Rust Cohle from season 1 of True Detective is my favourite Troubled Genius. Like Walter White, he has a reason for being troubled. His daughter died in an accident and his marriage fell a part. His time working in narcotics tore him down to the point he wanted solace somewhere quiet. He is not awkward, but edgy. His obsession for solving crimes is not derived from the pleasure he gets from it, but from his obsession to keep moving forward in life because if he stops, he will never get going again. It is true that he alienates the people around him, but he is still able to keep base with enough people not to be considered a completely hopeless case. Eventually he does become the Übermensch like Walter White when he redeems himself through solving the final case of the Yellow King and sets himself free.
Cohle and White are black and white figures of each other.
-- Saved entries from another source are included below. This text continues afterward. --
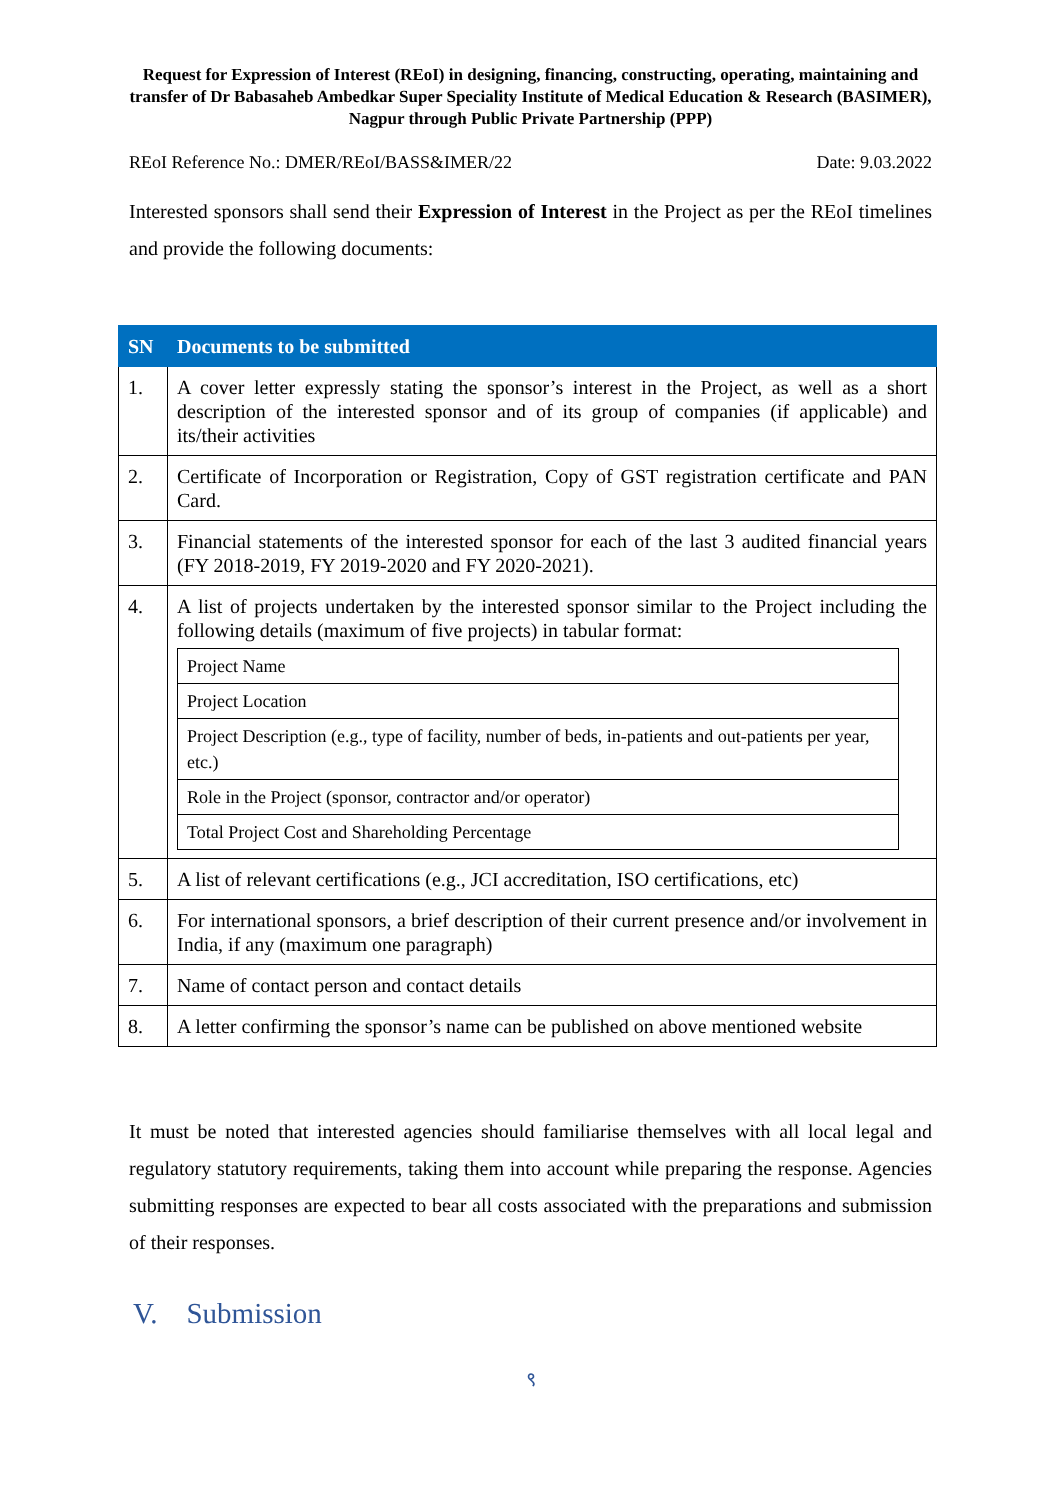Request for Expression of Interest (REoI) in designing, financing, constructing, operating, maintaining and transfer of Dr Babasaheb Ambedkar Super Speciality Institute of Medical Education & Research (BASIMER), Nagpur through Public Private Partnership (PPP)
REoI Reference No.: DMER/REoI/BASS&IMER/22 Date: 9.03.2022
Interested sponsors shall send their Expression of Interest in the Project as per the REoI timelines and provide the following documents:
| SN | Documents to be submitted |
| --- | --- |
| 1. | A cover letter expressly stating the sponsor’s interest in the Project, as well as a short description of the interested sponsor and of its group of companies (if applicable) and its/their activities |
| 2. | Certificate of Incorporation or Registration, Copy of GST registration certificate and PAN Card. |
| 3. | Financial statements of the interested sponsor for each of the last 3 audited financial years (FY 2018-2019, FY 2019-2020 and FY 2020-2021). |
| 4. | A list of projects undertaken by the interested sponsor similar to the Project including the following details (maximum of five projects) in tabular format: / Project Name / / Project Location / / Project Description (e.g., type of facility, number of beds, in-patients and out-patients per year, etc.) / / Role in the Project (sponsor, contractor and/or operator) / / Total Project Cost and Shareholding Percentage / |
| 5. | A list of relevant certifications (e.g., JCI accreditation, ISO certifications, etc) |
| 6. | For international sponsors, a brief description of their current presence and/or involvement in India, if any (maximum one paragraph) |
| 7. | Name of contact person and contact details |
| 8. | A letter confirming the sponsor’s name can be published on above mentioned website |
It must be noted that interested agencies should familiarise themselves with all local legal and regulatory statutory requirements, taking them into account while preparing the response. Agencies submitting responses are expected to bear all costs associated with the preparations and submission of their responses.
V. Submission
९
Cohle wants redemption and his actions are righteous. White on the other hand had every possible chance to avoid becoming the man he would become in the future, but chose to stay on a path that would bring destruction. They both became Übermensch and became something greater, albeit at the cost of a great many things. But that is what a Trouble Genius is. They are not the quirky nerds reading comics in a fancy apartment or on the streets of London solving cases with friends, but instead they are real people that are faced with reality, which they can either accept and live in mediocrity, or they can rebel and become Übermensch and make something great.
Instead of having cheap laughs at the expense of mental illness, we should be focusing on the struggle of characters who have an aptitude that isn’t realized by many other people and their eventual ascent to becoming bigger than life, whether they want it or not. I enjoy watching Sherlock and a few other shows similar in nature, but it is obvious that what I am watching is trying to make being misunderstood look very chic.